In most areas of business, providers chase markets that have a certain amount of value. In principle, the providers compete to capture that value. But Lieberman is arguing that providers should not compete on cost at all, but should be permitted to set prices and force the market to pay. Jeezus, I’ll bet corporations in other markets would love to be able to do that!
In other countries, there is some idea that doctors provide a public service. Also, we have governments that legislate to keep costs under control in one way or another. Because our health systems are not on the whole market driven, we don’t have any vested interests willing to buy our politicians. Sadly, in your system, you cannot overcome that, and your nation will be dust before you have a health service.

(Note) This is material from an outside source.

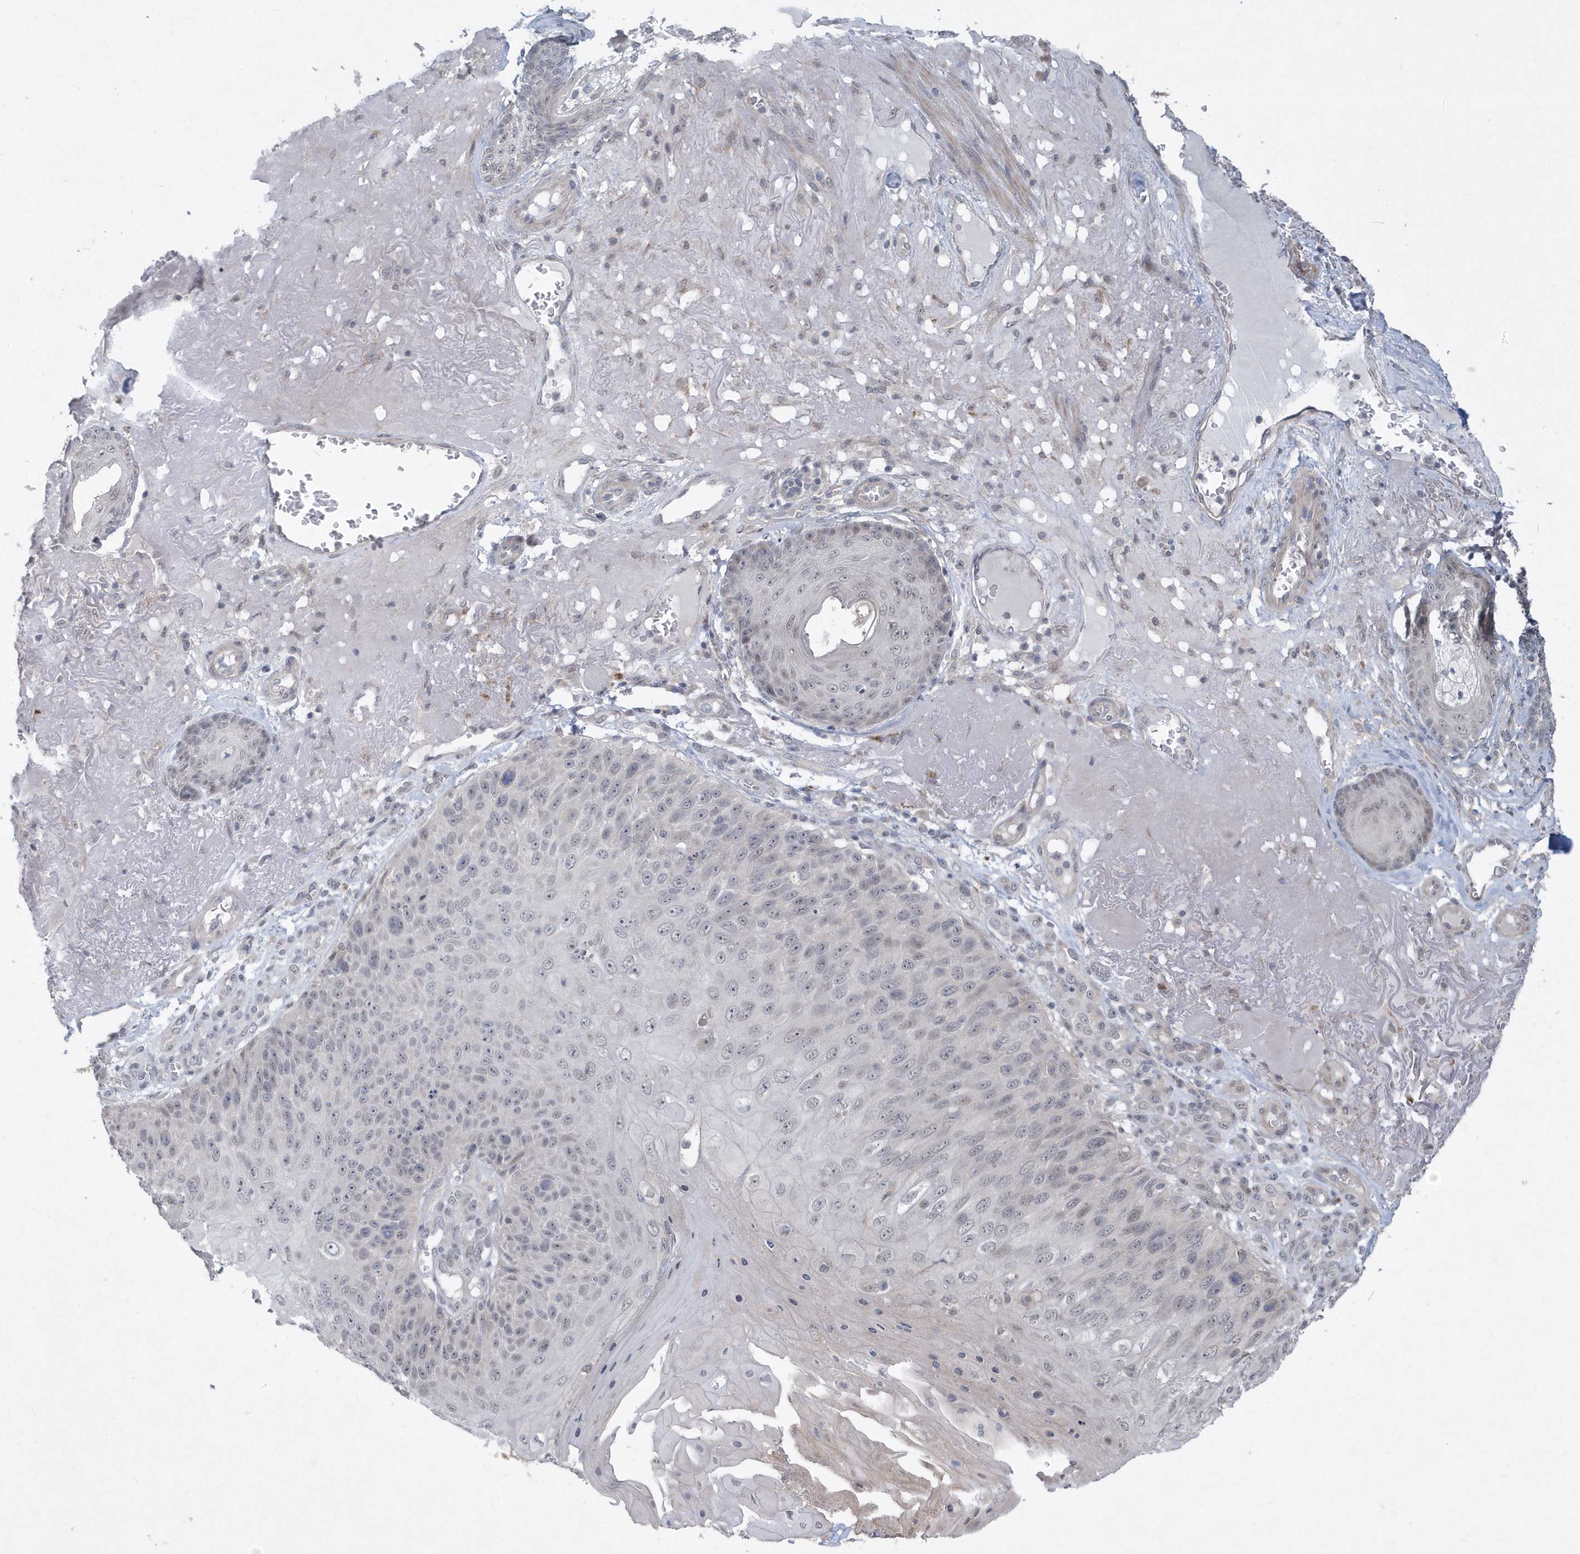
{"staining": {"intensity": "weak", "quantity": "<25%", "location": "nuclear"}, "tissue": "skin cancer", "cell_type": "Tumor cells", "image_type": "cancer", "snomed": [{"axis": "morphology", "description": "Squamous cell carcinoma, NOS"}, {"axis": "topography", "description": "Skin"}], "caption": "A photomicrograph of skin squamous cell carcinoma stained for a protein exhibits no brown staining in tumor cells.", "gene": "TSPEAR", "patient": {"sex": "female", "age": 88}}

Providers do have the power to price their services in order to make a profit. These prices, especially prices for hospitalization, exert pressure on health insurers. Traditionally, medical insurance companies used the simple “indemnity” model to set premiums. In an indemnity system, the insurance company simply calculates the premium and rules for a health policy which enables them to pay for medical care at existing hospital rates. Of course there is also a profit for the insurance company.
Regulating provider rates for fairness is the next step after health care legislation passes. You have to start somewhere, and the insurance companies are a reasonable place to start.